The advantage of iron over bronze is that it is exceptionally durable and can keep a sharp edge. Swords made from iron would break only under tremendous impact, and their edges could be repeatedly sharpened. Since it was less expensive to produce, useful implements such as kettles, hooks and shears could be made. Rivets and nails became available for fastening wood, simplifying joinery and allowing heavy items to be suspended. It took a while before these useful applications of the new metal were figured out, but centres of iron production soon sprang up across the Barbarian World.
One such centre was at Stična in modern Slovenia.1 Here, local high-quality iron ore was smelted, forged and transported throughout the eastern Alps and northern Italy. As a result, considerable wealth flowed into Stična, reflected in the contents of thousands of nearby burials.
Yet iron did not replace bronze, especially for luxury goods. Many finely made objects, such as elaborately decorated buckets, found in the Stična graves were made from bronze. Throughout later prehistory, bronze was the primary metal for making really nice things, whereas iron was the pragmatic choice for making tools that needed to be cheap and abundant or tough and sharp. Iron goods were meant to be used.
Antenna-hilted dagger with iron blade from Hallstatt, Austria, in the Natural History Museum, Vienna.

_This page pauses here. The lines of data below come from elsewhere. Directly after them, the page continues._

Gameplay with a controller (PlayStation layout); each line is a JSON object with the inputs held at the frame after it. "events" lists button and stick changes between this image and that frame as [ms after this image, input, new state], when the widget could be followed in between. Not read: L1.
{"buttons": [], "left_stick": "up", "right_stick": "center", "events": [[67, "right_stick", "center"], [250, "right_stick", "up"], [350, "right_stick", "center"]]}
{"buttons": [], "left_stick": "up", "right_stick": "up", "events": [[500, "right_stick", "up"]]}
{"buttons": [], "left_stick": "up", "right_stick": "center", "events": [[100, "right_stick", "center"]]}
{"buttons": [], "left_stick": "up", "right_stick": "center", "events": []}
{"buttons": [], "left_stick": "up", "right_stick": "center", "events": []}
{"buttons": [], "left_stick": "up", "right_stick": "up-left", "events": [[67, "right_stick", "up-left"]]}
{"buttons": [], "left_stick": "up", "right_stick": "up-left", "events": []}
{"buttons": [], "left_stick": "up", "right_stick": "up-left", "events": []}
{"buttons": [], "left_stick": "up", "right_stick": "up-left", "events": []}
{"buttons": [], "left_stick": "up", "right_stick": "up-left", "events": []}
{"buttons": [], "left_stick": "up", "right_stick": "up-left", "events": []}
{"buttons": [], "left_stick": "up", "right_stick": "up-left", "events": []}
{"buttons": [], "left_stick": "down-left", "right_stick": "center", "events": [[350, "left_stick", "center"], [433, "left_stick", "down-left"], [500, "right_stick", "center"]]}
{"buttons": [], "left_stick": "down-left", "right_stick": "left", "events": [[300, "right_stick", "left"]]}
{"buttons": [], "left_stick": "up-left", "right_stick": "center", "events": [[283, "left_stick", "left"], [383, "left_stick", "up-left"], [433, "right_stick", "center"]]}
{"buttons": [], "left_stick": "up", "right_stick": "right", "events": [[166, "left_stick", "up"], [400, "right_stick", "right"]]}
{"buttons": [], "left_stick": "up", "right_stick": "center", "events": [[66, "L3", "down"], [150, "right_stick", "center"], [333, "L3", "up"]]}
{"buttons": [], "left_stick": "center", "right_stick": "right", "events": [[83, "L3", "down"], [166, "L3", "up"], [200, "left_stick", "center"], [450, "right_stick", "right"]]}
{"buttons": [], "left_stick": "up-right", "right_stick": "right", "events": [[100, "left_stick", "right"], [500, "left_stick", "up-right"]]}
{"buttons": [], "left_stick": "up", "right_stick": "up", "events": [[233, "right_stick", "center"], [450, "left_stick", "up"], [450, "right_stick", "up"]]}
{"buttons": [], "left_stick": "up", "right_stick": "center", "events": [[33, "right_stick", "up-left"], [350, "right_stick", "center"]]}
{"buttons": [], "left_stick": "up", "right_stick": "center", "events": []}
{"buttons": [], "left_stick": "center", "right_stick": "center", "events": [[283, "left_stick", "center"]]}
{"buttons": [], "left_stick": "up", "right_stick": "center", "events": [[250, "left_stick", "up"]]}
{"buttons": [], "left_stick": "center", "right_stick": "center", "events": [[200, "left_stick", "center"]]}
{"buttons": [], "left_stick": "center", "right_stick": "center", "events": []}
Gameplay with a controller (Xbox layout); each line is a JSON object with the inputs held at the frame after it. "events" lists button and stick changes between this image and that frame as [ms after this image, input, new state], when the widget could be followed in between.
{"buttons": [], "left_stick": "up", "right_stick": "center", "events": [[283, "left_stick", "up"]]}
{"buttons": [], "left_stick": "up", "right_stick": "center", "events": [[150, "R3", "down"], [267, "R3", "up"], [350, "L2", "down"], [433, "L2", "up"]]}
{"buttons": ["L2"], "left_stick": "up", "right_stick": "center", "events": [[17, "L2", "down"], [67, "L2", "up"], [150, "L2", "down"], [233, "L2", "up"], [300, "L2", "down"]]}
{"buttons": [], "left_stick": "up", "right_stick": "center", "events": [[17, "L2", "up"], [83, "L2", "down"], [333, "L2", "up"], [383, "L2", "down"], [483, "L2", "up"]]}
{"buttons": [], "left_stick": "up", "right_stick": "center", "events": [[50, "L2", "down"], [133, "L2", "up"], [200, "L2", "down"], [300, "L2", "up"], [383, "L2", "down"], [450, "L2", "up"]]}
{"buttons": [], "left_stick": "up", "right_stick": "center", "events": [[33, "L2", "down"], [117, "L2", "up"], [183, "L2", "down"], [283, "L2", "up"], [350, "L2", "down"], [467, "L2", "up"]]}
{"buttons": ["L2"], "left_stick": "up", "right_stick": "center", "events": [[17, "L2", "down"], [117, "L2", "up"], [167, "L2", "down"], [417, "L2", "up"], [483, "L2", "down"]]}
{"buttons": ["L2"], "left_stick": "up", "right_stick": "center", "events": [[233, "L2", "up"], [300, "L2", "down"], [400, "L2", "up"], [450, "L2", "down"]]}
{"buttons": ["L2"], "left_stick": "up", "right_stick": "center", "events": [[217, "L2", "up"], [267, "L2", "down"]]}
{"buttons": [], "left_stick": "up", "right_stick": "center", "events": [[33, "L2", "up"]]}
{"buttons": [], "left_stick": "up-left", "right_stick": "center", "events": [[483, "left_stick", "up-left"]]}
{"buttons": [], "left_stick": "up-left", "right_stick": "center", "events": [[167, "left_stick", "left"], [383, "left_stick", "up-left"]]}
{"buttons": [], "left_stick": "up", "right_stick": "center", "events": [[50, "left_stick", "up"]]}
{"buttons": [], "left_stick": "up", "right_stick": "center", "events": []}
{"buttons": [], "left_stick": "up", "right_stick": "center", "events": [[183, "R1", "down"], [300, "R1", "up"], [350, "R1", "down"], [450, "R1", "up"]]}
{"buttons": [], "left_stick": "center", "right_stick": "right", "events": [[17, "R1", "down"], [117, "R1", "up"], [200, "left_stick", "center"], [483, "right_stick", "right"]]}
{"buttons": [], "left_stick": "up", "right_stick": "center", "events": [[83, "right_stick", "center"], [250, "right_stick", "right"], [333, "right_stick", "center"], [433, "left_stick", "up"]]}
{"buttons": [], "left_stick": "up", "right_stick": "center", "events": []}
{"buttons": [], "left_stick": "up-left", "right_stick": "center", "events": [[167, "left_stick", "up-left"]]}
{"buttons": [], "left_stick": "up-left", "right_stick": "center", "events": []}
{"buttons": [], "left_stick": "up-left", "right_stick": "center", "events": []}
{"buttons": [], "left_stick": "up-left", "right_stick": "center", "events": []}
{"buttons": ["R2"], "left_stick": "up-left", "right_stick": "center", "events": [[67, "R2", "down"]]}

The traditional periodization for the end of the Bronze Age and the beginning of the Iron Age uses the term Hallstatt, which, as we will see below, is the name of an important site in Austria. The Hallstatt period is divided into four parts, A to D, with the first two being the final stages of the Bronze Age characterized by cremation burials and the last two being the first stages of the Iron Age. Hallstatt stages are primarily markers for archaeological specialists, but the term crops up often in descriptions of the period betwe
en 800 and 400 BC. It is often applied to the strongly differentiated societies of the seventh, sixth and fifth centuries BC in central Europe.
Who were the Celts?
‘Were the people who lived at the sites you study . . . Celts?’ I have been often asked this question when talking about the Stone Age settlements that I investigate in Poland. I have to answer, ‘No, my farmers lived several thousand years before people who could have been called Celts lived in Europe.’ The passive phrase ‘could have been called’ is important. No one in the southern or western part of temperate Europe during the final millennium BC would have recognized the name ‘Celt’. Celts are only what other people called them, both in the past and in more recent times. Nonetheless, they were real people, and during the period discussed in this chapter we begin to see common traits that mark a Celtic tradition in language and decorative style running through the later prehistory of Germany, France and the British Isles.
Peoples known as Celts have deep archaeological roots in late Bronze Age central Europe, before 800 BC. This tradition continues through Hallstatt chiefdoms of west-central Europe between 600 and 450 BC, in which trade with Greek merchants produced remarkable demonstrations of status and wealth. We will explore this relationship in greater detail below. Although these trading contacts abated around 450 BC, Celts were now known to the Mediterranean world. Some groups moved south, into the Balkans and Italy, even as far as Anatolia. The Celtic tradition then continued into the remarkable La Tène art style of the final centuries BC that will be described in the next chapter and persists today in the native languages of Ireland, Scotland and Brittany and the cultural identities that accompany them.